Furthermore, she explained that even though the government is meant to be working hand in hand with non-governmental organisations, most times officials antagonise the work of NGOs. There is not enough being done to support the work of NGOs to make this law a reality. This was shown in her case against the Nigeria police won in the ECOWAS court.

Psychogical Care and Rehabilitation

Recent studies have shown that it is vital for sexual assault victims to talk about rape. This is vital to the survivors’ healing from the trauma and psychological damage caused by rape and sexual assault.

A six-year-old rape survivor, Omodasola Omibeku, was first abused by a distant relative. Ms Omibeku said she began to rise above the trauma after she met other victims of sexual abuse at Osowobi’s Stand to End Rape Centre.
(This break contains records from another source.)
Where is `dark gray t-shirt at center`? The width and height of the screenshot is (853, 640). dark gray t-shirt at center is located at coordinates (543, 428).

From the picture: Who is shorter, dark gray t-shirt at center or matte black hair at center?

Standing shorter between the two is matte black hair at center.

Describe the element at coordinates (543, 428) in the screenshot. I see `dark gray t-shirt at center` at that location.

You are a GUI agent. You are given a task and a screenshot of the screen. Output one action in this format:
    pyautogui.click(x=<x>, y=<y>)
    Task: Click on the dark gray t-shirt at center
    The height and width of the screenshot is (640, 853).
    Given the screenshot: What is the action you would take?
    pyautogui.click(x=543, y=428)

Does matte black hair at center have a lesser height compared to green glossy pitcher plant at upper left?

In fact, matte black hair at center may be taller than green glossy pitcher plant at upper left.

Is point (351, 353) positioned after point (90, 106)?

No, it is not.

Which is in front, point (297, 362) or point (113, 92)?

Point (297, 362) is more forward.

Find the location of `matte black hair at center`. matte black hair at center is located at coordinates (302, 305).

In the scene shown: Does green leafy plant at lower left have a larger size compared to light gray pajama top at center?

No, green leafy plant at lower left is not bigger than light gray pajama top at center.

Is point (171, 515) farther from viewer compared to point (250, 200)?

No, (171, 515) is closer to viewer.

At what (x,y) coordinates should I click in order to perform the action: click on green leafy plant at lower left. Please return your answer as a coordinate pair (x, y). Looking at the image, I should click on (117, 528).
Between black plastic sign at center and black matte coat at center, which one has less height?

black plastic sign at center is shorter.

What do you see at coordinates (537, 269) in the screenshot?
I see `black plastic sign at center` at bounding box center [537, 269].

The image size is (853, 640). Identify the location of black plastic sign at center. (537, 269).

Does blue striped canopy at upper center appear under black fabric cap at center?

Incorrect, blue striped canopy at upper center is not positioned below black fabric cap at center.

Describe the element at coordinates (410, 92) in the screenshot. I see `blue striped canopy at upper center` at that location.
Ms Omibeku wants her story and how she healed to help other women know it is possible to move past the trauma.

All these stories, point to the fact that psychological care is integral to the welfare of survivors of abuse. Section 38 of the VAPPA states that victims/survivors should be provided with mental, social and psychological care and warns against victim/survivor being discriminated against or punished. This duty was given to both governmental and non- governmental agencies.

This reporter reached out NAPTIP to comment on the present situation of facilities for rehabilitation of survivors of SGBV. Contrary to some victims’ account, the agency said the government has provision for rehabilitation.

“There are government sponsored rehabilitation programmes for victims of sexual abuse being implemented through NAPTIP shelters, Ministry of Woman affairs, Social Development etc. The agency has shelters in Zonal Commands namely Enugu, Uyo, Makurdi, Benin, Lagos, Kano, Sokoto, Maiduguri, Osogbo and Abuja HQ. The agency also collaborates with reputable NGOs and caregivers like WOTCLEF, MeCHAT, Idia Renaissanse, etc. in the rehabilitation of sexual abuse victims,” the agency wrote in an email response.

The claim was countered by Miss Njemanze.

“There is no government-owned shelter for victims of sexual and gender-based violence. NAPTIP has a shelter and it mainly has victims of trafficking. All the times we have had with women and children that need to flee their abuser, there was nowhere to keep them, talk more of providing psychosocial care”.

The Way Forward

A lawyer, Nureini Jimoh, said getting relief for victims is a joint task.

“No single agency of government can address sexual assault prevention alone. Portfolios across all levels of government, including education, health, justice, and crime prevention, as well as the non-government sector and community stakeholders, each have a significant contribution to make.”

Miss Njemeze wants the government to show more will in tackling this menace.

“Many organisations like FIDA, Global Rights have come up with protocol documents based on their experiences and research into best practice, to bridge the gaps found. But the institutions that are meant to provide services keep failing and the reason they are is because the government does not see them as important enough to invest in.

“Deliberate investment by the government is necessary. We have a lot of wonderful things on paper like The National Action Plan on the implementation of the UNSCR 1935 and other related offences, it provides for a wide synergy amongst various institutions yet no implementation, the laws are not feasible without a deliberate push from Government and its agencies.”